--- What to produce ---
Output verbatim the line with "yellow vehicle: 108.88" together with every line beneath it, ending at the last line of the entries.

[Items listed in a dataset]
%%

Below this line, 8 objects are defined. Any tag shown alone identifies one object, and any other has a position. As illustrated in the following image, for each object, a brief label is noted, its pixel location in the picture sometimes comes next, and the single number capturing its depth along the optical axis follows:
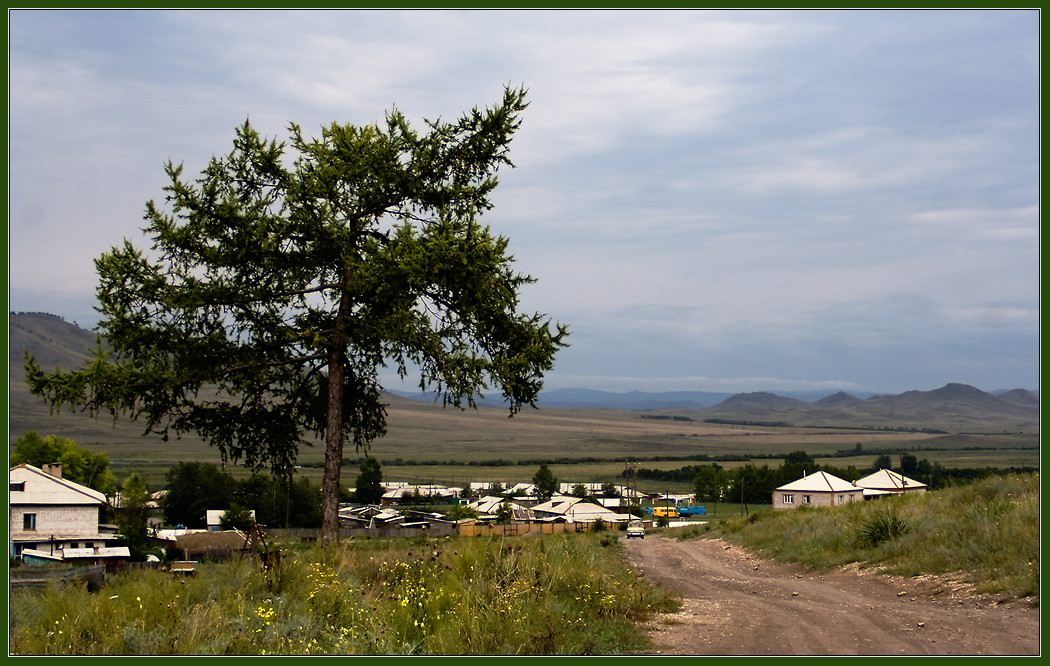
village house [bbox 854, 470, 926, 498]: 100.44
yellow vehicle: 108.88
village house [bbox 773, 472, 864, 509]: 97.59
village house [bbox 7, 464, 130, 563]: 59.66
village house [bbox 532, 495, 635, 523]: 103.00
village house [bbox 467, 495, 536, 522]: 102.52
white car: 57.39
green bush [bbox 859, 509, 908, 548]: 20.91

%%

--- Solution to the problem ---
yellow vehicle: 108.88
village house [bbox 773, 472, 864, 509]: 97.59
village house [bbox 7, 464, 130, 563]: 59.66
village house [bbox 532, 495, 635, 523]: 103.00
village house [bbox 467, 495, 536, 522]: 102.52
white car: 57.39
green bush [bbox 859, 509, 908, 548]: 20.91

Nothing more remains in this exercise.